Why Relapse Doesn't Mean You Failed: Hope after Relapse - AspenRidge


“The more you have treatment that can help you become continuously abstinent, the better you do. You have to figure out how to be abstinent. You still have cravings. You still have friends offering drugs. You still have to figure out ways not to use. The longer you’re able to do that, the more you are developing skills to help you stay abstinent.”

~ Lisa Onken, Chief of the National Institute of Drug Abuse’s Behavioral and Integrative Treatment Branch

When you are regaining your sobriety after active addiction, you will hear five words again and again – “relapse is part of recovery“. In reality, this mantra can be a very risky statement, because in the opinion of some, it gives tacit approval to recovering alcoholics and addicts for them to use or drink again, because it is inevitable… even expected

The opposite is true.

Relapse Is Never Okay

Anyone at any stage of recovery from alcoholism or drug abuse should always do everything they can to avoid their personal triggers – those people, places, and things that might lead them back to active substance abuse.

Relapse is never permissible… but it is possible…even likely.

This is not a defeatist mindset. Rather, it is the honest acceptance of reality. Addiction is a chronic and progressive disease that can actually change the chemistry of a person’s brain. There is no such thing as a “cured” addict – only an addict who has arrested the progress of the disease and who has learned to manage its symptoms.

A lifetime is a very long time, even when measured out one day at a time. Given the wrong circumstances – the wrong place, the wrong time, the wrong people, and the wrong mindset – even the most conscientious and dedicated recovering alcoholic/addict can slip.

Drug Addiction Compared to Other Chronic Diseases

Let’s compare the non-adherence/relapse rates of common chronic illnesses and substance abuse –

  • up to 60% of individuals addicted to drugs will relapse at some point within their lifetime
  • up to 60% of Type I diabetics do not follow their doctor-recommended diet
  • up to 70% of people with high blood pressure do not comply with their medication schedule, diet, or exercise routine
  • up to 70% of individuals suffering from asthma take their medicine incorrectly

Obviously, non-adherence/relapse is quite common, with similar rates among all of these illnesses.

Recovery Can Be Judged by Progress, Not Perfection

It is important to keep in mind is that every chronic disease is successfully managed when people change their behaviors.
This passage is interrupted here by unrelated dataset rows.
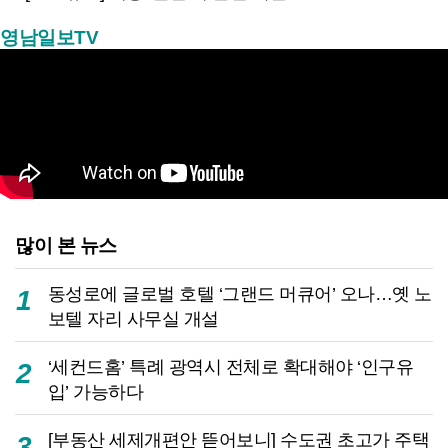
영남일보TV
많이 본 뉴스
동성로에 글로벌 호텔 ‘그랜드 머큐어’ 오나…옛 노
1
보텔 자리 사무실 개설
‘세컨드홈’ 특례 광역시 전체로 확대해야 ‘인구유
2
입’ 가능하다
[부동산 세제개편안 뜯어보니] 수도권 초고가 주택
3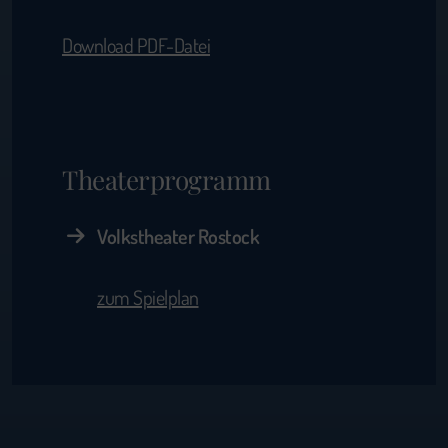
Download PDF-Datei
Theaterprogramm
Volkstheater Rostock
zum Spielplan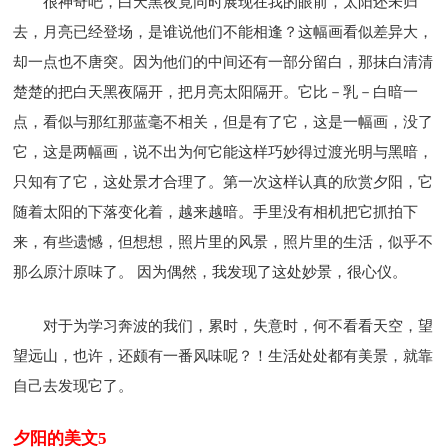
很神奇吧，白天黑夜竟同时展现在我的眼前，太阳还未归
去，月亮已经登场，是谁说他们不能相逢？这幅画看似差异大，
却一点也不唐突。因为他们的中间还有一部分留白，那抹白清清
楚楚的把白天黑夜隔开，把月亮太阳隔开。它比－乳－白暗一
点，看似与那红那蓝毫不相关，但是有了它，这是一幅画，没了
它，这是两幅画，说不出为何它能这样巧妙得过渡光明与黑暗，
只知有了它，这处景才合理了。第一次这样认真的欣赏夕阳，它
随着太阳的下落变化着，越来越暗。手里没有相机把它抓拍下
来，有些遗憾，但想想，照片里的风景，照片里的生活，似乎不
那么原汁原味了。 因为偶然，我发现了这处妙景，很心仪。
对于为学习奔波的我们，累时，失意时，何不看看天空，望
望远山，也许，还颇有一番风味呢？！生活处处都有美景，就靠
自己去发现它了。
夕阳的美文5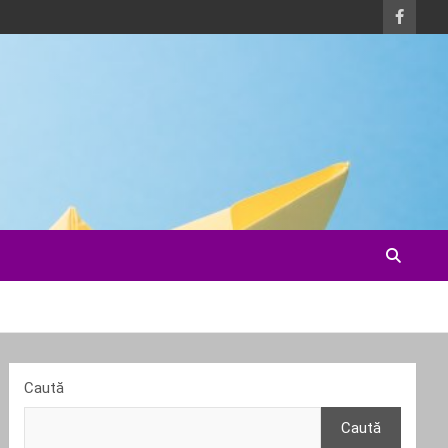
Caută
Caută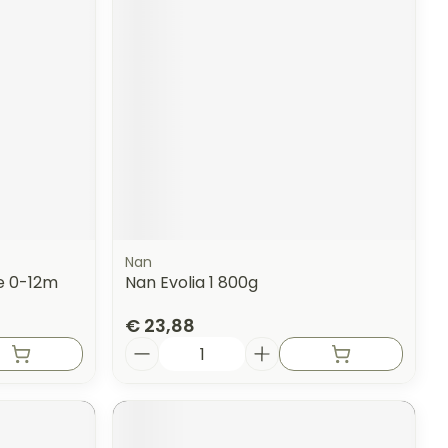
Nan
e 0-12m
Nan Evolia 1 800g
€ 23,88
Aantal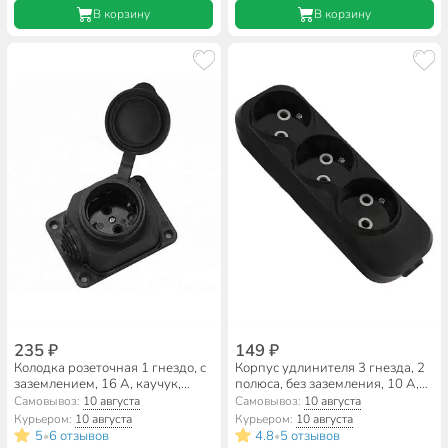
В корзину
В корзину
235 ₽
149 ₽
Колодка розеточная 1 гнездо, с
Корпус удлинителя 3 гнезда, 2
заземлением, 16 А, каучук,
полюса, без заземления, 10 А,
IP44, General Lighting Systems,
черный, TDM Electric, Народная,
Самовывоз:
10 августа
Самовывоз:
10 августа
470026
SQ1806-0425
Курьером:
10 августа
Курьером:
10 августа
5
6 отзывов
4.8
5 отзывов
•
•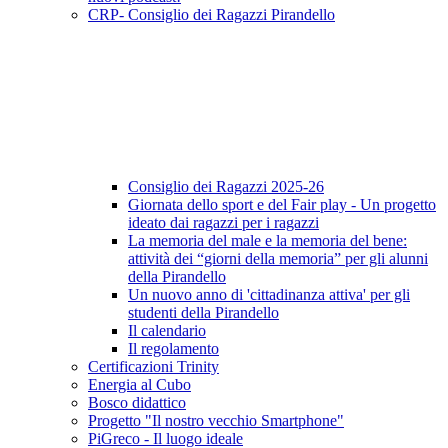
CRP- Consiglio dei Ragazzi Pirandello
Consiglio dei Ragazzi 2025-26
Giornata dello sport e del Fair play - Un progetto
ideato dai ragazzi per i ragazzi
La memoria del male e la memoria del bene:
attività dei “giorni della memoria” per gli alunni
della Pirandello
Un nuovo anno di 'cittadinanza attiva' per gli
studenti della Pirandello
Il calendario
Il regolamento
Certificazioni Trinity
Energia al Cubo
Bosco didattico
Progetto "Il nostro vecchio Smartphone"
PiGreco - Il luogo ideale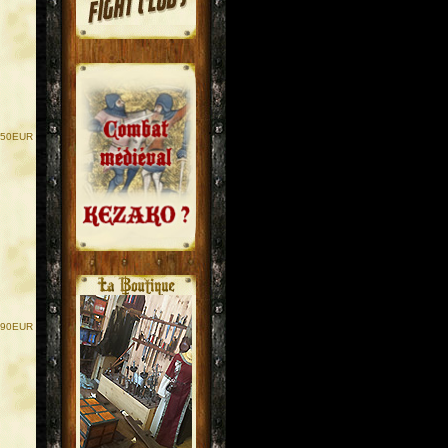
.
.
.50EUR
.90EUR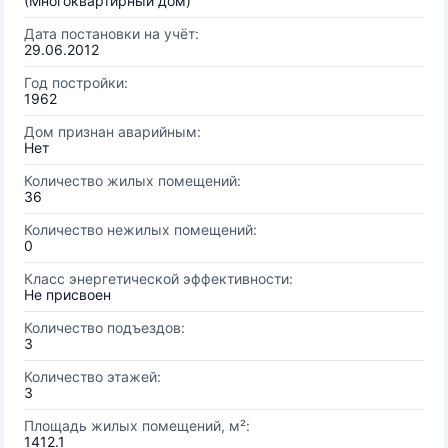
(Многоквартирный дом)
Дата постановки на учёт:
29.06.2012
Год постройки:
1962
Дом признан аварийным:
Нет
Количество жилых помещений:
36
Количество нежилых помещений:
0
Класс энергетической эффективности:
Не присвоен
Количество подъездов:
3
Количество этажей:
3
Площадь жилых помещений, м²:
1412.1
Those behavioral changes have become unconscious habit over time, and just because a relapse happens, it doesn’t necessarily mean that the treatment plan has failed.

For example:

  • a diabetic might violate their plan by having a big piece of a favorite dessert
  • a person with hypertension can lose track and put on weight during the holidays
  • an asthmatic may absent-mindedly leave their inhaler at home

In every one of these cases, the individual with the disease failed to take the proper steps to stay within the guidelines set forth by medical professionals. While this is not ideal, there is no need to toss the baby out with the bathwater.

It will mean refocusing and rededicating oneself to the existence sobriety plan, or, if necessary, developing an alternative. Sometimes, all that is needed is a mental “tune-up”.

If it occurs, a relapse can provide the impetus that spurs participants into action.

The Longer the Period of Abstinence or Rehab, the Better the Chances of Success

Unsurprisingly, the ability to abstain from drugs or alcohol for long periods can be a highly-accurate predictor of successful recovery. After an eight-year study of nearly 1200 addicts, researchers were able to conclude –

  • only about one-third of people who abstain from drugs/alcohol less than one year will remain abstinent.
  • among those who achieve a year of sobriety, less than half will relapse.
  • once five years of sobriety is reached, the odds of relapsing are less than 15 %.

How a Person New to Sobriety Minimizes the Chances of Failure

Especially during the first year of sobriety, continued abstinence must be made a top priority.

  • The longer an individual remains in a drug addiction rehab program, the better their chances of survival become.

As reported by the Los Angeles Times, 35%more than one-third – of people who stay in treatment for less than 90 days will relapse within the first year, in comparison to just 17% of those individuals who remained for more than 90 days.

  • In different study, addicts/alcoholics dropping out of treatment before 90 days have a rate of relapse that is virtually identical to individuals who only remain for one or two days.

Rightfully, it seems that the biggest key to long-term recovery is proper rehab duration and extended periods of abstinence. This stands to reason, because the longer a person stays away from the abused substance, the more their brain chemistry will return to normal. They will once again be better able to make rational choices.

Relapse is not exactly inevitable, but it is entirely possible. This means that a person in recovery needs to be mentally prepared, in case they suffer a relapse of their own. It is important to recognize a relapse for what it is – a mistake – and to immediately rededicate one’s self to the program of recovery.

“If you fell down yesterday, stand up today.”